By Glenn Dyer | More Articles by Glenn Dyer

Another sign that activity across the Chinese economy is looking sluggish to crunched as the latest outbreak of Covid hits confidence and drags the economy to its weakest state since the slump in the March quarter of 2020.

The Government organised monthly survey of activity in manufacturing and services, released on Tuesday saw yet another fall in August – down to a reading of 50.1 from 50.4 in July for manufacturing and a dip into contraction for the larger services sector.

The news pushed the Hong Kong and Shanghai stockmarkets into the red on Tuesday though the losses were trimmed towards the end of the session.

Economists said the flare up of Covid delta virus outbreaks for much of August was the major factor behind the sluggishness.

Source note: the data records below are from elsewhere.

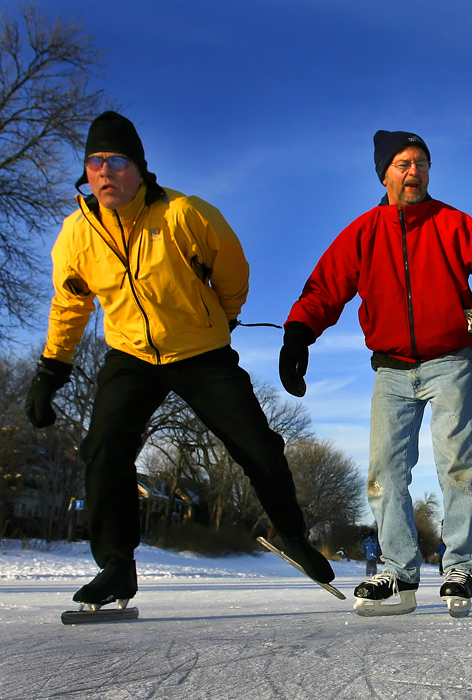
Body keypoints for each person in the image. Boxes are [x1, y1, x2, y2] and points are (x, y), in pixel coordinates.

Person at [24, 112, 333, 608]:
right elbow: (70, 305)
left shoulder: (183, 213)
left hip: (201, 351)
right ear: (87, 171)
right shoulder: (76, 234)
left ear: (141, 169)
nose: (105, 171)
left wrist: (223, 319)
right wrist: (51, 370)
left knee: (258, 445)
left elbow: (233, 269)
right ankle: (117, 567)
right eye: (96, 161)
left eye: (117, 161)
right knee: (104, 448)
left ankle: (292, 534)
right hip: (131, 354)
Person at [281, 130, 472, 617]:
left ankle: (459, 565)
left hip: (451, 361)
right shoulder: (362, 233)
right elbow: (325, 288)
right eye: (402, 164)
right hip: (391, 370)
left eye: (420, 162)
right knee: (383, 475)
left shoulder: (451, 223)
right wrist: (298, 333)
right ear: (384, 174)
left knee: (458, 468)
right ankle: (397, 569)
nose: (413, 171)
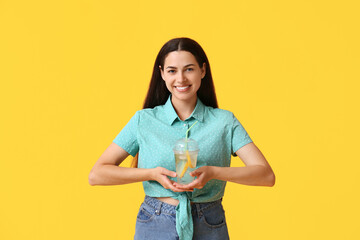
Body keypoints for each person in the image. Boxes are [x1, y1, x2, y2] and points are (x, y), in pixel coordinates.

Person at [88, 37, 276, 240]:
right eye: (172, 71)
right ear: (162, 73)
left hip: (209, 223)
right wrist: (151, 174)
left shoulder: (224, 122)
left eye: (189, 69)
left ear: (202, 70)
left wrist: (213, 172)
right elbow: (97, 175)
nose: (181, 79)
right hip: (155, 222)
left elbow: (266, 176)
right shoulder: (144, 120)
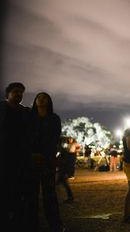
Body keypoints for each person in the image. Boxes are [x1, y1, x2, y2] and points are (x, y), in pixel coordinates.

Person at [28, 92, 64, 232]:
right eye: (39, 97)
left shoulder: (54, 118)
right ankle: (32, 223)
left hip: (47, 159)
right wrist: (32, 153)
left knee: (50, 193)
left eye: (45, 98)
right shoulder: (29, 117)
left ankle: (54, 223)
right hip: (31, 159)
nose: (42, 100)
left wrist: (47, 155)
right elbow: (26, 137)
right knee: (32, 193)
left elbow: (55, 138)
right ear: (35, 101)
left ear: (49, 102)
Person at [0, 82, 31, 230]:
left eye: (21, 92)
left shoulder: (25, 111)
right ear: (8, 94)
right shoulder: (1, 108)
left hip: (22, 155)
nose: (19, 94)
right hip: (5, 154)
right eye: (16, 91)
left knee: (20, 186)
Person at [57, 137, 74, 204]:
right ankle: (68, 197)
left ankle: (69, 197)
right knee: (61, 183)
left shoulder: (63, 151)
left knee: (63, 183)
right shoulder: (63, 150)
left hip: (63, 169)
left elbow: (65, 161)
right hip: (62, 169)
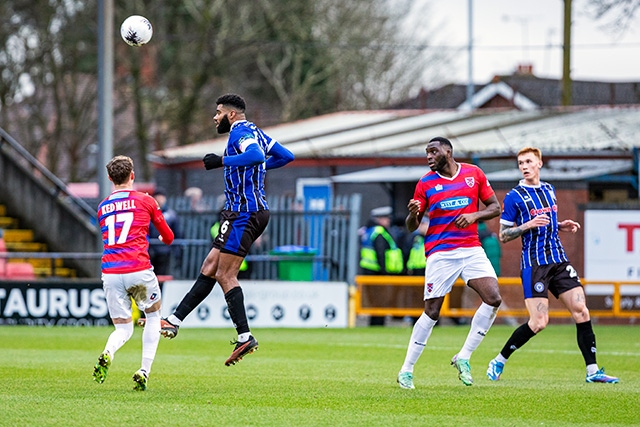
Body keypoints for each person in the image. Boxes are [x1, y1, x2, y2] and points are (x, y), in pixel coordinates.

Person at [159, 93, 294, 366]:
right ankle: (173, 320)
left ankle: (245, 336)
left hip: (245, 213)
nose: (215, 116)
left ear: (231, 114)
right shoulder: (256, 130)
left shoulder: (239, 133)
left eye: (218, 112)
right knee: (210, 266)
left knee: (225, 274)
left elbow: (255, 155)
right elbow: (286, 156)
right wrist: (261, 167)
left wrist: (222, 161)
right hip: (240, 212)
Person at [486, 147, 619, 384]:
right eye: (520, 163)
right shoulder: (515, 196)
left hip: (558, 260)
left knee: (581, 311)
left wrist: (560, 226)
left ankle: (592, 371)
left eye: (528, 161)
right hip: (534, 265)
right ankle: (499, 360)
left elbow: (546, 222)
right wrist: (528, 224)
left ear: (539, 163)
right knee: (539, 323)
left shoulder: (549, 189)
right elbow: (504, 235)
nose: (524, 166)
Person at [396, 136, 502, 389]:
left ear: (448, 151)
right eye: (427, 153)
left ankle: (463, 356)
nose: (429, 156)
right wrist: (413, 213)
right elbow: (412, 226)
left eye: (433, 151)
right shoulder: (425, 183)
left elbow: (495, 207)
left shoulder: (473, 174)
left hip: (471, 248)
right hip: (441, 252)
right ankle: (406, 370)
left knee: (493, 298)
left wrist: (474, 214)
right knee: (432, 312)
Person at [92, 155, 175, 391]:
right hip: (138, 269)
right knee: (153, 317)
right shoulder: (145, 201)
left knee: (123, 328)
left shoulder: (102, 206)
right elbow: (168, 237)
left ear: (110, 178)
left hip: (111, 271)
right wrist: (159, 237)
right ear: (132, 176)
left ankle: (108, 352)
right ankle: (144, 371)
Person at [359, 206, 405, 326]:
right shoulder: (379, 232)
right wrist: (384, 271)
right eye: (385, 218)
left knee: (374, 301)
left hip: (369, 270)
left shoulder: (369, 231)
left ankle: (375, 323)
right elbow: (381, 253)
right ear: (379, 219)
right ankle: (377, 323)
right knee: (380, 300)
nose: (388, 221)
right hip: (377, 272)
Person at [149, 187, 181, 276]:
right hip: (150, 249)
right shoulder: (148, 214)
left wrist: (177, 250)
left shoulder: (171, 215)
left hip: (165, 250)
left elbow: (176, 232)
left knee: (162, 275)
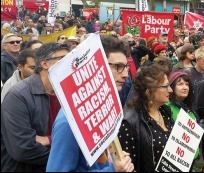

But higher material costs, and the growing campaign to reduce carbon emissions which is hitting industries like steelmaking, aluminium, copper refining and smelting and other processing businesses.

China’s National Bureau of Statistics said the pace of activity in the services or non-manufacturing sectors, slumped to 47.5, signalling a contraction for the first time since the initial virus cases in the March quarter of 2020.

China imposed strict controls including travel curbs, mass testing and quarantines, for about a month to bring a new wave of Covid cases under control, the most widespread outbreak since the initial flareup in 2020.

Confidence among smaller businesses in the month weakened and consumers cut back on spending. The partial closure of China’s second-biggest container port also disrupted trade and massed testing closed major cities, including Wuhan for a second time in 20 months.

Weaker demand weighed on manufacturing with the sub-index measuring new orders dropping below 50 for the first time since February 2020, signalling a fall in interest from buyers.

Some economists and analysts wonder if the continuing crackdown by the national government on tech companies and a growing number of service sectors across the economy, contributed to the surprise slump in the pace of activity in the huge non-manufacturing side of the economy.

Businesses like ride sharing, internet hosting, gaming, chat, after school tuition, computer chips, stockmarket investment, new company floats on stock exchanges and more were targeted.

 

About Glenn Dyer

Glenn Dyer has been a finance journalist and TV producer for more than 40 years. He has worked at Maxwell Newton Publications, Queensland Newspapers, AAP, The Australian Financial Review, The Nine Network and Crikey.